Crowley was now on a three months magical retirement in North Africa with his new scarlet woman—who was presumably paying the bills. At one point a sheik recognized Crowley as a Secret Master and entertained him to a feast. But the strain of being a Whore of Babylon became too much for Dorothy, who began to exhibit the same signs of neurosis as Leah and other previous holders of the office—for example, abusing Crowley as a scoundrel. Yet when Dorothy found herself pregnant, Leah gave up her job as a potato-peeler in a restaurant and hurried to Tunis to help with the confinement; the journey proved unnecessary, for Dorothy miscarried.

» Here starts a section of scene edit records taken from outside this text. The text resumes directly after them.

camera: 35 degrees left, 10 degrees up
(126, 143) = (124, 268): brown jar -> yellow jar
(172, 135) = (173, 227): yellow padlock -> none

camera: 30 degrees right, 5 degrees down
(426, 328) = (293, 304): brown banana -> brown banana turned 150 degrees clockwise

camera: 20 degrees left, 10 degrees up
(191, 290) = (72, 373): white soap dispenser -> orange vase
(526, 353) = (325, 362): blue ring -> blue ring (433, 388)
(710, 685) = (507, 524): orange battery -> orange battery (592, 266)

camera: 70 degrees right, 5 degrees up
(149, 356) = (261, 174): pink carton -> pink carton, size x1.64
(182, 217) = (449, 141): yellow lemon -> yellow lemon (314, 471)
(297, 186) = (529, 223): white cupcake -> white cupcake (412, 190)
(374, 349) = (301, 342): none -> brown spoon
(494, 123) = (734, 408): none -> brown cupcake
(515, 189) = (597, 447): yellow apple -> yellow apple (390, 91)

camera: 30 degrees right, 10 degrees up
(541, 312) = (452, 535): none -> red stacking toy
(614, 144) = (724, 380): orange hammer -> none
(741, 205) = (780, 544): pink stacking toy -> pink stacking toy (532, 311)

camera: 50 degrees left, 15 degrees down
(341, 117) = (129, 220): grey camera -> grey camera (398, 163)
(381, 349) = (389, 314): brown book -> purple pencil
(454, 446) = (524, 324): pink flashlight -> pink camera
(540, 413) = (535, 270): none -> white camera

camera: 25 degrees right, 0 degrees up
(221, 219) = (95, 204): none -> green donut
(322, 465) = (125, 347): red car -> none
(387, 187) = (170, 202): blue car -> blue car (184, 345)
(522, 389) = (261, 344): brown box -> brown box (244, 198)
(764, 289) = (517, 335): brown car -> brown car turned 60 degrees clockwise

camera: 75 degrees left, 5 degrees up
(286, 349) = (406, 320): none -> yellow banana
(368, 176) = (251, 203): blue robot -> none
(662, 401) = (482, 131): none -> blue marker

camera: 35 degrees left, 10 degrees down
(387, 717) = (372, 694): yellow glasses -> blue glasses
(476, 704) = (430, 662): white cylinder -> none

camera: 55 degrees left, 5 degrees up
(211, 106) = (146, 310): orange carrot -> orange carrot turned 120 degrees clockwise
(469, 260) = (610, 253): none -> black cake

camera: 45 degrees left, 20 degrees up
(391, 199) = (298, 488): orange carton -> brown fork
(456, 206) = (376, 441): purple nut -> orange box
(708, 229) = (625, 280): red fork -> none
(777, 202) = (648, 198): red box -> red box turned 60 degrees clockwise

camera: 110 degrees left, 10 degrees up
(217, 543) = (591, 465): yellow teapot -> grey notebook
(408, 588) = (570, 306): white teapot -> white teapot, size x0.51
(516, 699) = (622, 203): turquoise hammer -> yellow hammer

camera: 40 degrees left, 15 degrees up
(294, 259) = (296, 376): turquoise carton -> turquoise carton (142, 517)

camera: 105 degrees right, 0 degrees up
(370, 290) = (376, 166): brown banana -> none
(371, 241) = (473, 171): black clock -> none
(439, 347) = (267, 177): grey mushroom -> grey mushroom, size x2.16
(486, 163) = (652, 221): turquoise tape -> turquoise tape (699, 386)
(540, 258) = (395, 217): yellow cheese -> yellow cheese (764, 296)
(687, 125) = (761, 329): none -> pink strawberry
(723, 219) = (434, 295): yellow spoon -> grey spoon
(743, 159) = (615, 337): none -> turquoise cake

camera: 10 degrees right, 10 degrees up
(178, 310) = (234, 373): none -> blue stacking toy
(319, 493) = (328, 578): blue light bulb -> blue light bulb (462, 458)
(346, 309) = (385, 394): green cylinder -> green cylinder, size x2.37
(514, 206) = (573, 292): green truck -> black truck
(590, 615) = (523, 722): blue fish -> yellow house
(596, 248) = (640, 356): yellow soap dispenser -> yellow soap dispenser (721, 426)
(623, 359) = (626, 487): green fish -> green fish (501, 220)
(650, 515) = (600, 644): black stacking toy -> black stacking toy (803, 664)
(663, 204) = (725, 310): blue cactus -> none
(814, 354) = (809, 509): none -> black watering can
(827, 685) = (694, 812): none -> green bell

And now, once again, Crowley's luck turned. His guardian angel had prophesied the arrival of a rich man from the west who would pour his gold upon Crowley. Now Crowley heard that Theodore Reuss, German head of the OTO, had resigned his position after a stroke. The acting head, Heinrich Tränker, had had a vision in which he saw Crowley as the head of a group of Secret Chiefs. He therefore wrote to Crowley, inviting him to a conference of the OTO in Germany. The fares would be paid by a wealthy member named Karl Germer. The result was that Crowley, Leah, Mudd and Dorothy Olsen set out for Thuringia, Crowley having sent a copy of The Book of the Law ahead of him. This was a rash move; when Tränker read its juvenile blasphemies, he was appalled; he thought the book was demoniacally inspired. Fortunately, Tränker then had another vision that changed his mind; he now declared that the book could be summarized in one word, civilization. Crowley's reaction to this curious assessment is unknown.